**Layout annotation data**

<<<<

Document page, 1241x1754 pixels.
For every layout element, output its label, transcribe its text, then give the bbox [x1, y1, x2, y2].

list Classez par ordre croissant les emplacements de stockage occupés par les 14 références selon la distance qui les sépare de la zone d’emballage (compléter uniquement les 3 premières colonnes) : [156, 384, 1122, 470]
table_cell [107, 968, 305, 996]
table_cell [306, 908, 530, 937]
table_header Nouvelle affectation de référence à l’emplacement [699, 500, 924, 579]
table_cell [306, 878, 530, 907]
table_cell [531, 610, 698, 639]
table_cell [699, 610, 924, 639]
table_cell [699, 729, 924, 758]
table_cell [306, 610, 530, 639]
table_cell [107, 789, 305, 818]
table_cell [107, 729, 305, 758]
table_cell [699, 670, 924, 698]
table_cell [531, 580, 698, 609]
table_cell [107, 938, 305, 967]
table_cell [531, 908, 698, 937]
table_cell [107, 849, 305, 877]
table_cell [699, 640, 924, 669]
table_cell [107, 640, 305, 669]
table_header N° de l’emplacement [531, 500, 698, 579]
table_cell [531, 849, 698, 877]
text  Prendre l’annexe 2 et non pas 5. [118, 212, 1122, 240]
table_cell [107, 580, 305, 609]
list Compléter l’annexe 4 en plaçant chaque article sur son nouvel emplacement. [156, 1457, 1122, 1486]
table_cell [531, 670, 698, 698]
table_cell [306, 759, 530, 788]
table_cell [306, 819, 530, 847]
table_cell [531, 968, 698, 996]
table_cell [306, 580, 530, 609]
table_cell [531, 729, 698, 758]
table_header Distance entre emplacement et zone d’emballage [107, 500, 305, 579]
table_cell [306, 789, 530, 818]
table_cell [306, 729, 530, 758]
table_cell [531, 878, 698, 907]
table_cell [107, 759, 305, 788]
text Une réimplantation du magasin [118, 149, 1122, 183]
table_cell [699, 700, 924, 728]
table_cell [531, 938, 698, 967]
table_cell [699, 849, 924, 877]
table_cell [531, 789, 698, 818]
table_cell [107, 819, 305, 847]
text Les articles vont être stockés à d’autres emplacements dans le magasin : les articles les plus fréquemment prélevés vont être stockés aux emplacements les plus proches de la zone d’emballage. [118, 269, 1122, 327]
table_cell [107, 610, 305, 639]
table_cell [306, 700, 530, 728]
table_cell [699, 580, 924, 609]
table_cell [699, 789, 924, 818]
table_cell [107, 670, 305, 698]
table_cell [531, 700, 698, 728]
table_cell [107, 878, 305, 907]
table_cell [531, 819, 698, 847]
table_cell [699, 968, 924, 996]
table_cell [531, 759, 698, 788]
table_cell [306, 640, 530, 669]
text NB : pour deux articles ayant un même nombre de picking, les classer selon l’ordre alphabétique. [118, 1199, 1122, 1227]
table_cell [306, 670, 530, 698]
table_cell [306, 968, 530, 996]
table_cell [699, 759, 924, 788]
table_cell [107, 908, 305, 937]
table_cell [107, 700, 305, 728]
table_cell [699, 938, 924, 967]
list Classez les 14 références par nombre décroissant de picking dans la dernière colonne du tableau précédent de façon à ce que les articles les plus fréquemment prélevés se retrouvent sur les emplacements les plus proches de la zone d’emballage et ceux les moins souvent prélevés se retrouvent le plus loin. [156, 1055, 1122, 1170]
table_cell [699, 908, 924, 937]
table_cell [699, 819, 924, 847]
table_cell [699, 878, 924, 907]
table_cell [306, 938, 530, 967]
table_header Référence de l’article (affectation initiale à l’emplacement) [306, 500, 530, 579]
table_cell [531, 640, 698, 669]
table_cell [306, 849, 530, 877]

>>>>

**EXERCISE REQUIREMENTS**
Rewrite the entries above, changing every "table_header" to "column_header" and leaving everything else unchanged.

**FINISHED ANSWER**
Document page, 1241x1754 pixels.
For every layout element, output its label, transcribe its text, then give the bbox [x1, y1, x2, y2].

list Classez par ordre croissant les emplacements de stockage occupés par les 14 références selon la distance qui les sépare de la zone d’emballage (compléter uniquement les 3 premières colonnes) : [156, 384, 1122, 470]
table_cell [107, 968, 305, 996]
table_cell [306, 908, 530, 937]
column_header Nouvelle affectation de référence à l’emplacement [699, 500, 924, 579]
table_cell [306, 878, 530, 907]
table_cell [531, 610, 698, 639]
table_cell [699, 610, 924, 639]
table_cell [699, 729, 924, 758]
table_cell [306, 610, 530, 639]
table_cell [107, 789, 305, 818]
table_cell [107, 729, 305, 758]
table_cell [699, 670, 924, 698]
table_cell [531, 580, 698, 609]
table_cell [107, 938, 305, 967]
table_cell [531, 908, 698, 937]
table_cell [107, 849, 305, 877]
table_cell [699, 640, 924, 669]
table_cell [107, 640, 305, 669]
column_header N° de l’emplacement [531, 500, 698, 579]
table_cell [531, 849, 698, 877]
text  Prendre l’annexe 2 et non pas 5. [118, 212, 1122, 240]
table_cell [107, 580, 305, 609]
list Compléter l’annexe 4 en plaçant chaque article sur son nouvel emplacement. [156, 1457, 1122, 1486]
table_cell [531, 670, 698, 698]
table_cell [306, 759, 530, 788]
table_cell [306, 819, 530, 847]
table_cell [531, 968, 698, 996]
table_cell [306, 580, 530, 609]
table_cell [531, 729, 698, 758]
column_header Distance entre emplacement et zone d’emballage [107, 500, 305, 579]
table_cell [306, 789, 530, 818]
table_cell [306, 729, 530, 758]
table_cell [531, 878, 698, 907]
table_cell [107, 759, 305, 788]
text Une réimplantation du magasin [118, 149, 1122, 183]
table_cell [699, 700, 924, 728]
table_cell [531, 938, 698, 967]
table_cell [699, 849, 924, 877]
table_cell [531, 789, 698, 818]
table_cell [107, 819, 305, 847]
text Les articles vont être stockés à d’autres emplacements dans le magasin : les articles les plus fréquemment prélevés vont être stockés aux emplacements les plus proches de la zone d’emballage. [118, 269, 1122, 327]
table_cell [107, 610, 305, 639]
table_cell [306, 700, 530, 728]
table_cell [699, 580, 924, 609]
table_cell [699, 789, 924, 818]
table_cell [107, 670, 305, 698]
table_cell [531, 700, 698, 728]
table_cell [107, 878, 305, 907]
table_cell [531, 819, 698, 847]
table_cell [699, 968, 924, 996]
table_cell [531, 759, 698, 788]
table_cell [306, 640, 530, 669]
text NB : pour deux articles ayant un même nombre de picking, les classer selon l’ordre alphabétique. [118, 1199, 1122, 1227]
table_cell [306, 670, 530, 698]
table_cell [306, 968, 530, 996]
table_cell [699, 759, 924, 788]
table_cell [107, 908, 305, 937]
table_cell [107, 700, 305, 728]
table_cell [699, 938, 924, 967]
list Classez les 14 références par nombre décroissant de picking dans la dernière colonne du tableau précédent de façon à ce que les articles les plus fréquemment prélevés se retrouvent sur les emplacements les plus proches de la zone d’emballage et ceux les moins souvent prélevés se retrouvent le plus loin. [156, 1055, 1122, 1170]
table_cell [699, 908, 924, 937]
table_cell [699, 819, 924, 847]
table_cell [699, 878, 924, 907]
table_cell [306, 938, 530, 967]
column_header Référence de l’article (affectation initiale à l’emplacement) [306, 500, 530, 579]
table_cell [531, 640, 698, 669]
table_cell [306, 849, 530, 877]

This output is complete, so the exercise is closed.